脚本を書いているときに意図したのは、自分の祖母と似たような性格の人です。口は悪いけれども、実は思いやりがあって、内面は優しい人なのです。
ところが、候補者を探すために、CM出演経験者や、助監督の知っている役者の一覧など考えられる限りの人物を当たったりしたのですが見つからず……最終的に、助監督の伝手で新人であるウサーさんに出会いました。

――助監督が関わったMVに出演するウサーさんを見て、オーディションに呼んだと伺いました。100人以上の候補者の中から選ばれて、今や「国民のおばあちゃん」となっているメンジュ役ウサーさんですが、「この人だ!」と思った瞬間、決め手になったエピソードがあれば教えて下さい。

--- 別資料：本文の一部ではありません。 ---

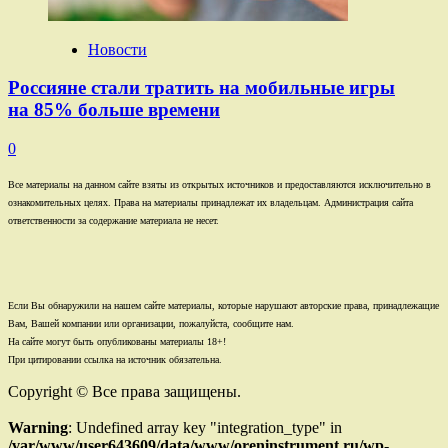
Новости
Россияне стали тратить на мобильные игры
на 85% больше времени
0
Все материалы на данном сайте взяты из открытых источников и предоставляются исключительно в
ознакомительных целях. Права на материалы принадлежат их владельцам. Администрация сайта
ответственности за содержание материала не несет.
Если Вы обнаружили на нашем сайте материалы, которые нарушают авторские права, принадлежащие
Вам, Вашей компании или организации, пожалуйста, сообщите нам.
На сайте могут быть опубликованы материалы 18+!
При цитировании ссылка на источник обязательна.
Copyright © Все права защищены.
Warning
: Undefined array key "integration_type" in
/var/www/user643609/data/www/oreninstrument.ru/wp-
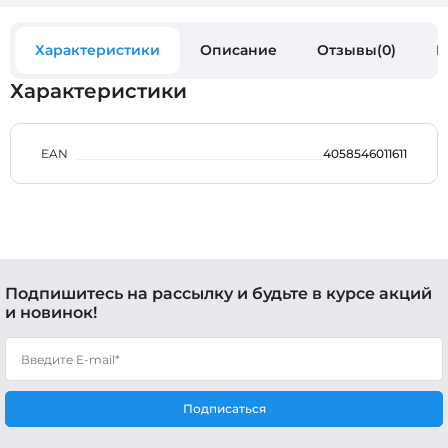
Характеристики
Описание
Отзывы(0)
В
Характеристики
EAN
4058546011611
Подпишитесь на рассылку и будьте в курсе акций
и новинок!
Подписаться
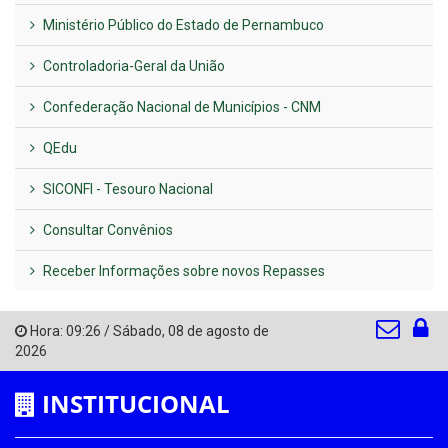
Ministério Público do Estado de Pernambuco
Controladoria-Geral da União
Confederação Nacional de Municípios - CNM
QEdu
SICONFI - Tesouro Nacional
Consultar Convênios
Receber Informações sobre novos Repasses
Hora:
09:26
/
Sábado
,
08 de agosto de
2026
INSTITUCIONAL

オーディションでは幾つかのシーンを演じてもらうのですが、ほとんどの人が演じられなかったシーンがありました。それは、おばあちゃんを車椅子に乗せて、エムがおばあちゃんに「なぜ、エムに家をくれないのか」と言うシーンです。ウサーさんはこのシーンを見事に演じることができ、才能があるのだと思いました。

実は、おばあちゃん役のウサーさんに初めてお会いした時、本当にものすごく新人さんで、カメラ慣れしていないことに驚きました。私はスタッフとこっそり、「もし撮影中に、ウサーさんが急にカメラを見ちゃったら、面白いね」なんて冗談を言い合っていたほどです。それくらい初々しかったんですよ。
実際、撮影が始まると、彼女は本当にカメラを見ました。時にはカメラの向こうにいるスタッフやカメラマンをじっと見つめたりするんです。そこがまたウサーさんの可愛らしいところで、その「カメラ慣れしていない」感じが、かえって彼女の演技にとても自然な魅力を与えていました。私とウサーさんは非常に親しくなり、撮影後も彼女から電話がかかってきて、日々のことや健康状態について話をするような間柄です。(笑)

――まるで本当のお身内みたいですね。ウサーさんは78歳で、監督のおばあさまと同じくらいですか?

私の祖母は92歳で、とても元気です。……うん、第二のばあさんが出来た感じですね。